▶ **Exercise description**: Check every line of the records below for the string "rule" and copy the ones that have it.

▶ **Given data**:

━━━━━━━━━━━━━━━━━━━━━━━━━━━━━━

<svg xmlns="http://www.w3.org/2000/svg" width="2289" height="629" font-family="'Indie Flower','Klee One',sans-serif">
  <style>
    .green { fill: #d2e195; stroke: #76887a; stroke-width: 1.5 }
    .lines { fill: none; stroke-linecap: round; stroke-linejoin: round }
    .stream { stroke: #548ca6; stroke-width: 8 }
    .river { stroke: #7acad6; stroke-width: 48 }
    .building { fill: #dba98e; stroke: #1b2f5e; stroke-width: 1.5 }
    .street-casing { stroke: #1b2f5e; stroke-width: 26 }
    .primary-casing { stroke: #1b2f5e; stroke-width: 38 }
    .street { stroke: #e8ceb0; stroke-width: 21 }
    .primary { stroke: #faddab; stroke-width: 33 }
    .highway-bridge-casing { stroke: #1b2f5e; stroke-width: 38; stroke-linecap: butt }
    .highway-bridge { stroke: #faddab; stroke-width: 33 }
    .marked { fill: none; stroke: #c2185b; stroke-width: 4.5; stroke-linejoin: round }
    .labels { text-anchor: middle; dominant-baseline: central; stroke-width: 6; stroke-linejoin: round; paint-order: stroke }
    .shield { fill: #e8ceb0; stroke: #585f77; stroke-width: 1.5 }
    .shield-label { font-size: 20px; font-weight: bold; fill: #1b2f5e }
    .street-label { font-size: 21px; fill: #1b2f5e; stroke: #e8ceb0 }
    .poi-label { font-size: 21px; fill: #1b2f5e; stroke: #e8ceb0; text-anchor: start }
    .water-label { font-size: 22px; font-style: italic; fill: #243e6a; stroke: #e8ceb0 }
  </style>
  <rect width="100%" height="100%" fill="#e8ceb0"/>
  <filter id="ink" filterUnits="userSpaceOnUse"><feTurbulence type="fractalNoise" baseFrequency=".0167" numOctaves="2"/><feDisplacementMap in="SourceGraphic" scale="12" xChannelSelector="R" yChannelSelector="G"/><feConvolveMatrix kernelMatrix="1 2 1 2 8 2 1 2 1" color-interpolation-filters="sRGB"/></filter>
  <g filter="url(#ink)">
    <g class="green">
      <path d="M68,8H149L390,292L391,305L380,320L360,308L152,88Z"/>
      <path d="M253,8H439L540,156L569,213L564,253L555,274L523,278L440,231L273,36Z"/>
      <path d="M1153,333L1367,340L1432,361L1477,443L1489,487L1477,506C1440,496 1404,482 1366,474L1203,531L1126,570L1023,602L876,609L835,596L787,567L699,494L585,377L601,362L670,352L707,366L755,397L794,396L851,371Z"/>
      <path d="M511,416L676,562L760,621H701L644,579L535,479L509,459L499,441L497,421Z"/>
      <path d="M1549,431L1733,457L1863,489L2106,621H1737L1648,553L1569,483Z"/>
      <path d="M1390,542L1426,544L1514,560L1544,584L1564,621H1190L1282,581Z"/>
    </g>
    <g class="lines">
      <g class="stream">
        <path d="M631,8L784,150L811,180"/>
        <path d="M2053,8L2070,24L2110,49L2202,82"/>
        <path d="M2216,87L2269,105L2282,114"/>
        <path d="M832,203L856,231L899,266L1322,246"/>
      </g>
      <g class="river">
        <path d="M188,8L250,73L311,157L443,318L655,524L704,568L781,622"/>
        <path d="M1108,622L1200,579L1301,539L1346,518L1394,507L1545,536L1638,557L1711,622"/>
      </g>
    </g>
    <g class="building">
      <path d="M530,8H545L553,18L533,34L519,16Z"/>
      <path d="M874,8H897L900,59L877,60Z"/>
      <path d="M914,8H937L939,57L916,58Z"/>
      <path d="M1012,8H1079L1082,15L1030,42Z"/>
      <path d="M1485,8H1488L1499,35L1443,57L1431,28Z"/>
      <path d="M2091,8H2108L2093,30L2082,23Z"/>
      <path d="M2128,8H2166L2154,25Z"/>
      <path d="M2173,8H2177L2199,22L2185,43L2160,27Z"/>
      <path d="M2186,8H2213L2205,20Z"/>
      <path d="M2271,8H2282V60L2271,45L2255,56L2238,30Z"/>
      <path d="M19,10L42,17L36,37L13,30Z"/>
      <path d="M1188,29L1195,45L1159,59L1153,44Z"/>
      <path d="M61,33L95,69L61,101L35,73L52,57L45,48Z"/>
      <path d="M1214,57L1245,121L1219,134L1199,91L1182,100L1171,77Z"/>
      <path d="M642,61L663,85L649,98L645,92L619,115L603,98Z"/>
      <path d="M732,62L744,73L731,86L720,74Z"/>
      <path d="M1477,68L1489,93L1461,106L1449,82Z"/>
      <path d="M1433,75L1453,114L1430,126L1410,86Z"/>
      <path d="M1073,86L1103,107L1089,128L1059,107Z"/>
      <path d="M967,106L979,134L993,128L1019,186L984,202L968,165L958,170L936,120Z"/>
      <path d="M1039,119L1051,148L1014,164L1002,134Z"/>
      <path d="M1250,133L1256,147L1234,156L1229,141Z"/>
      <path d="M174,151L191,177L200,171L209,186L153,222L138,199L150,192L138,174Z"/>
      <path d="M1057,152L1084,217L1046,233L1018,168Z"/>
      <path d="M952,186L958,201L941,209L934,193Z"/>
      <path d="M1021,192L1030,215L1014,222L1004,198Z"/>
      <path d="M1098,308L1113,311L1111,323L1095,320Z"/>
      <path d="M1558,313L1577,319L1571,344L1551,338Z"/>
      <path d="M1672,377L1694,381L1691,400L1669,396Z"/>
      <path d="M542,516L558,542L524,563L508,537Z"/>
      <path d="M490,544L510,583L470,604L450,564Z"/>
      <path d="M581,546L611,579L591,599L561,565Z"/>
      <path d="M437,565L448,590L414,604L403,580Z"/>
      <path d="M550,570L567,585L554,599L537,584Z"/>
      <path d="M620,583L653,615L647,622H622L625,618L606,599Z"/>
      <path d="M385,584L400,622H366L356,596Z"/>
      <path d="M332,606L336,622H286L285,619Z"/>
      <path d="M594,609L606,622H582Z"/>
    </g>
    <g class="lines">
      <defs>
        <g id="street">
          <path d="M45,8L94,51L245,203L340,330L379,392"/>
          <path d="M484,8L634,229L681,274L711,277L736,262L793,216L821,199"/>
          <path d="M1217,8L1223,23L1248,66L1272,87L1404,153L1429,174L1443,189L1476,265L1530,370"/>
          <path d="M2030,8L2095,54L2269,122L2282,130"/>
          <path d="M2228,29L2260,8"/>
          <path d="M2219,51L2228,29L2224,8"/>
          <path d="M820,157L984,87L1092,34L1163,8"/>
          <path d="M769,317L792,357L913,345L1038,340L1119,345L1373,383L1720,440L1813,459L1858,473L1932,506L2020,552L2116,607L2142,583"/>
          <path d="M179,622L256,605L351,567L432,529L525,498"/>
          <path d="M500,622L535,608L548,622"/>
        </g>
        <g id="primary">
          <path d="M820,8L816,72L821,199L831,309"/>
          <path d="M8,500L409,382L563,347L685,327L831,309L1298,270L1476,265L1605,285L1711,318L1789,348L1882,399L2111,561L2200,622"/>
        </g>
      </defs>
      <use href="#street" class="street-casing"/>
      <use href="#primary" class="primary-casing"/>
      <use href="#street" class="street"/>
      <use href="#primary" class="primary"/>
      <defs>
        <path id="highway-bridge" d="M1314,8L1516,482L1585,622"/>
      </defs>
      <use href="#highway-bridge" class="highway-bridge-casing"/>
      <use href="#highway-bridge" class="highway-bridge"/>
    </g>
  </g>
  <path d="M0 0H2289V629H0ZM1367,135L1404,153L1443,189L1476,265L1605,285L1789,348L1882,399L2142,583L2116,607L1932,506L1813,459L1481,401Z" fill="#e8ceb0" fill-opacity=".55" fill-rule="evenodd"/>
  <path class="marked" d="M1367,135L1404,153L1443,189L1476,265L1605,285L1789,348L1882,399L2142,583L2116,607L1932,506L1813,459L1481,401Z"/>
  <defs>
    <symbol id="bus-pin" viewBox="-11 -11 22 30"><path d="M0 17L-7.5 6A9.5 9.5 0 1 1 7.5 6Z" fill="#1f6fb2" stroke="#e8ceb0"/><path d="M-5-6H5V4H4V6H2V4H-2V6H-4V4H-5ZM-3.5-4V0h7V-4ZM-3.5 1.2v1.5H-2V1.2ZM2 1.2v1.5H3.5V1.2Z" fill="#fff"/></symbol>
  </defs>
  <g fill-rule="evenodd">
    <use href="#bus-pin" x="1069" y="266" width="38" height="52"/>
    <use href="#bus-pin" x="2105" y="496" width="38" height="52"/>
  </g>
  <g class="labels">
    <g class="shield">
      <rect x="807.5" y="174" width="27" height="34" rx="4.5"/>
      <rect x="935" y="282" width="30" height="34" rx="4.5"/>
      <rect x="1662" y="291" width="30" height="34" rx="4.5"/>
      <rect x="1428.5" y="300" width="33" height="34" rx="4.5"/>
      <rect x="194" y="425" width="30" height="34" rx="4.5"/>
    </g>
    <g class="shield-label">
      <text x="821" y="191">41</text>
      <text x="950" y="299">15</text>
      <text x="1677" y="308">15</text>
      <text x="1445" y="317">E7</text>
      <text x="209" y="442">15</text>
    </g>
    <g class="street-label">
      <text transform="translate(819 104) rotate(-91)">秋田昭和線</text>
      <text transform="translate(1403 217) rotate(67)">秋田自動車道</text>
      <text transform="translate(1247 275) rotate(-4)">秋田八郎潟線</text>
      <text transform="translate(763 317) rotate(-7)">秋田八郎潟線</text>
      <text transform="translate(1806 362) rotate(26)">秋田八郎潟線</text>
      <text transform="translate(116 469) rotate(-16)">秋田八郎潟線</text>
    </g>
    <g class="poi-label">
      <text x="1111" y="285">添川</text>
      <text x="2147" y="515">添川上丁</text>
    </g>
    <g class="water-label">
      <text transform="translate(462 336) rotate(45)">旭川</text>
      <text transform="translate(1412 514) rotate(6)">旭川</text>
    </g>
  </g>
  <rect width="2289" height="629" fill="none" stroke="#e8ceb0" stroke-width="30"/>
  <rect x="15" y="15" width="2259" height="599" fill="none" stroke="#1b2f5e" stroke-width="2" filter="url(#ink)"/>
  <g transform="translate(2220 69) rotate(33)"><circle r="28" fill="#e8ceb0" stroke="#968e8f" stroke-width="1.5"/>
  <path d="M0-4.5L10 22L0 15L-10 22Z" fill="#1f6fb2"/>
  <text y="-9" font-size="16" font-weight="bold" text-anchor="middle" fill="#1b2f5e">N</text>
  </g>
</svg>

━━━━━━━━━━━━━━━━━━━━━━━━━━━━━━

▶ **Exercise solution**:
  <path d="M0 0H2289V629H0ZM1367,135L1404,153L1443,189L1476,265L1605,285L1789,348L1882,399L2142,583L2116,607L1932,506L1813,459L1481,401Z" fill="#e8ceb0" fill-opacity=".55" fill-rule="evenodd"/>
  <g fill-rule="evenodd">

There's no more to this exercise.